▶ _What is being asked_
Reproduce the lines below word for word, leaving the pictures out of your answer.

Dataset records:

========================

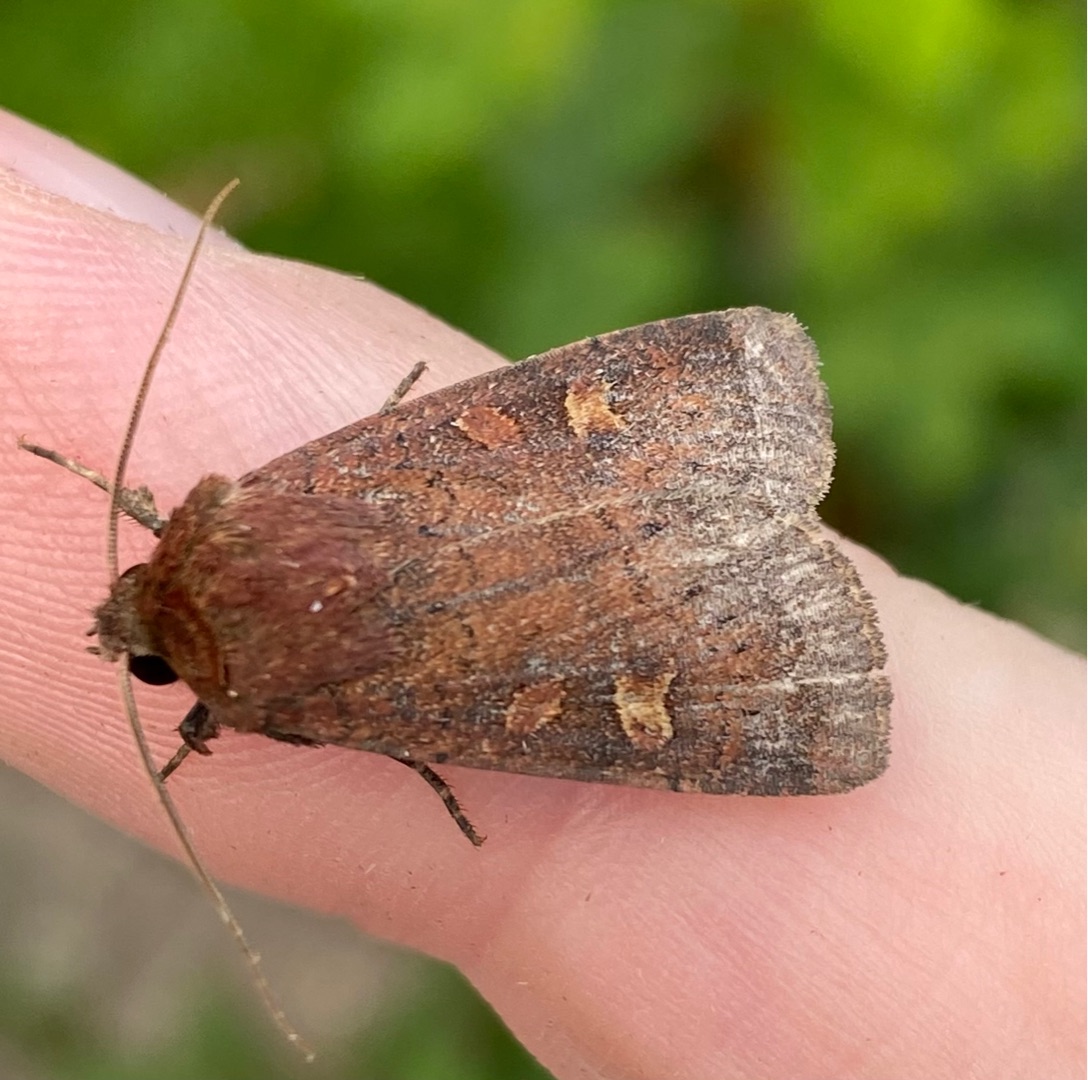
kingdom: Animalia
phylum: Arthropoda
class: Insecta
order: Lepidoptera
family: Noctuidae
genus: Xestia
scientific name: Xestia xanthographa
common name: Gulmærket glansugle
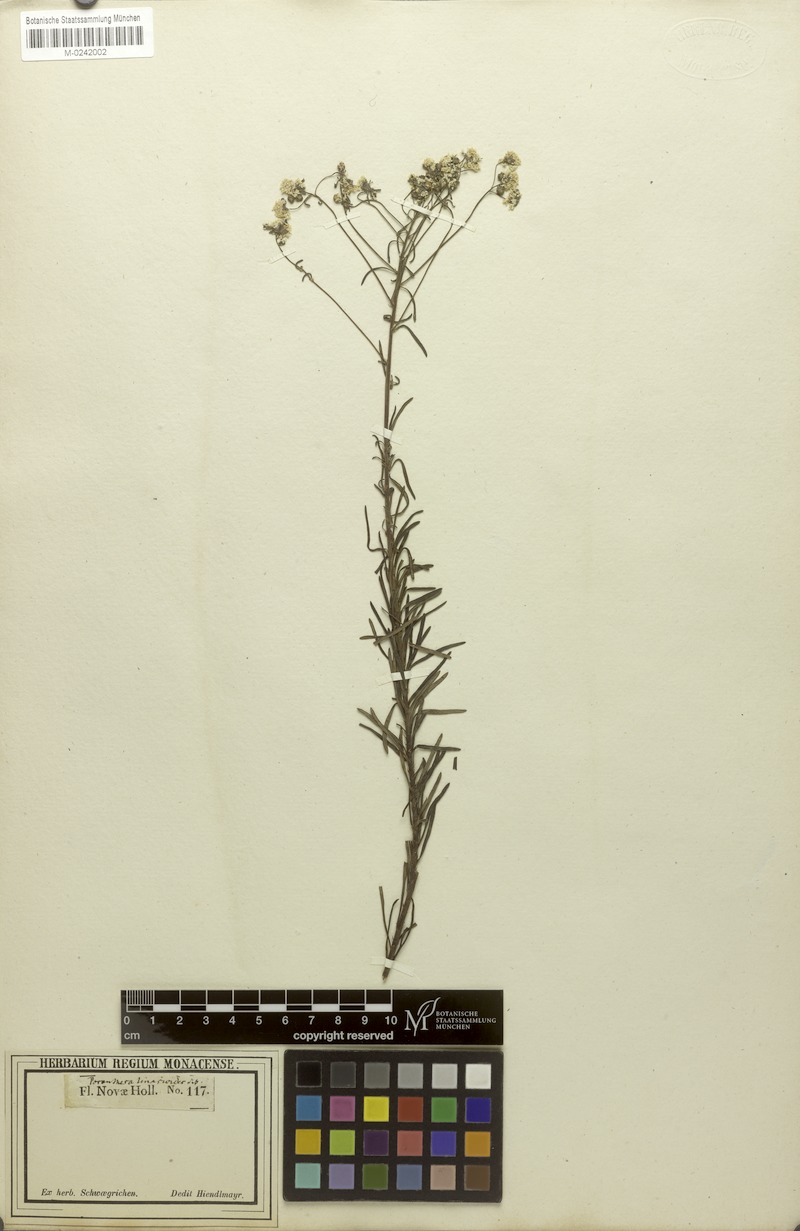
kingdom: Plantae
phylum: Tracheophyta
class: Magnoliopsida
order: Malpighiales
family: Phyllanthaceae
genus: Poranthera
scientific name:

========================

▶ _Solution to the exercise_
kingdom: Animalia
phylum: Arthropoda
class: Insecta
order: Lepidoptera
family: Noctuidae
genus: Xestia
scientific name: Xestia xanthographa
common name: Gulmærket glansugle
kingdom: Plantae
phylum: Tracheophyta
class: Magnoliopsida
order: Malpighiales
family: Phyllanthaceae
genus: Poranthera
scientific name:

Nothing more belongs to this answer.